Gold prices have fallen dramatically in recent months, and the industry as a whole could be in trouble. In fact, if the prices fall as low as $1,000 per ounce, half the industry could be worth absolutely nothing. Hedge funds have apparently lost their interest in gold, starting in the fourth quarter of last year. Last year was the 12th consecutive year of increases for gold prices, although at this point, gold equities are at historically low valuations.
Analysts at Bank of America Merrill Lynch ran a few price scenarios to examine the risks and whether there are any upsides to investing in gold right now. They also examined some of the largest gold companies in the world to see where they believe the best gold investments might lie.

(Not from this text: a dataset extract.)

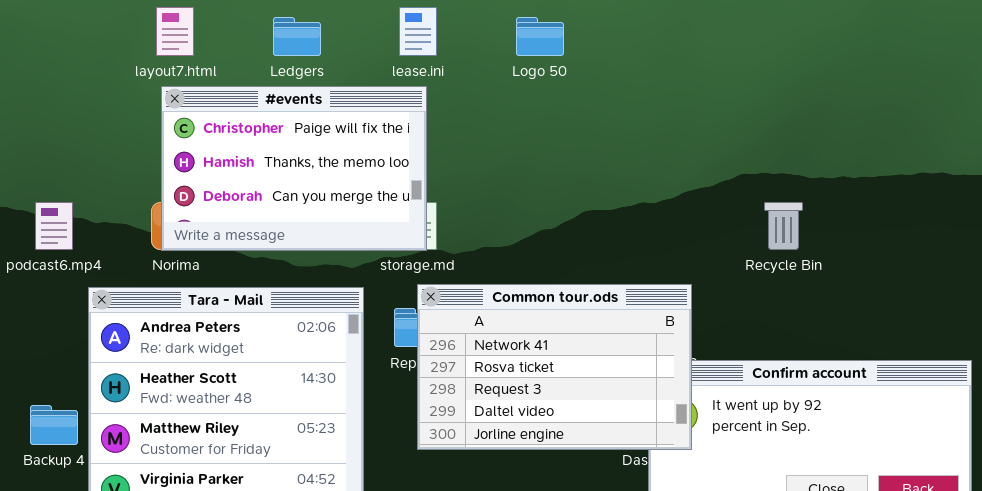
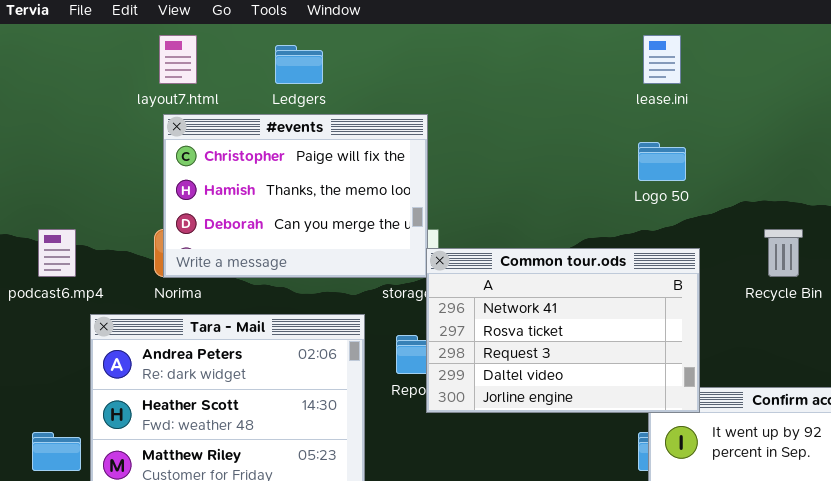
lease.ini: [399,7,437,56] -> [643,35,681,84], moved
Logo 50: [516,17,564,56] -> [638,142,686,181], moved
Common tour.ods: [417,284,692,450] -> [426,248,700,413], moved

In a report issued to investors on Monday, the analysts said if gold prices continue to fall, then Sibanye Gold Ltd. “would have the most leverage to those falling prices.” They said if gold falls to $1,400 per ounce, they don’t see much discounted cash flow value for the company because of “the high cost nature of its assets.” In other words, the company could be in big trouble if gold falls that low.
In a downside scenario, the analysts said Randgold Resources Ltd (LON:RRS) remains “attractive,” even on prices of $1,400 per ounce. They said the company’s “low cost operations and rising grade profile” will give it a leg up on the competition. In fact, they believe that it will outperform its peers even if gold prices keep falling.
BAML analysts also looked at gold prices from a North American point of view, and they said that low cost products and royalty / streaming companies like Franco-Nevada Corporation (NYSE:FNV) (TSE:FNV), Randgold Resources Ltd (LON:RRS) and Silver Wheaton Corp. (NYSE:SLW) (TSE:SLW) have less sensitivity to prices. The analysts said every $200 per ounce change in gold prices impacts the net present value of the companies by approximately 10 percent.
The Australian gold companies they believe are the “most protected” are Regis and Newcrest. The analysts said companies like Saracen, which are high cost and development companies, will “fare worst” as prices fall.
At this point they believe that about half of the coverage industry will be net present value breakeven if gold prices should fall to $1,000 per ounce. However, other companies, like Sibanye, will have zero net present value even before that point. The analysts found that Sibanye’s net present value will fall to zero at $1,400 per ounce.
The analysts say they remain cautious on gold prices currently.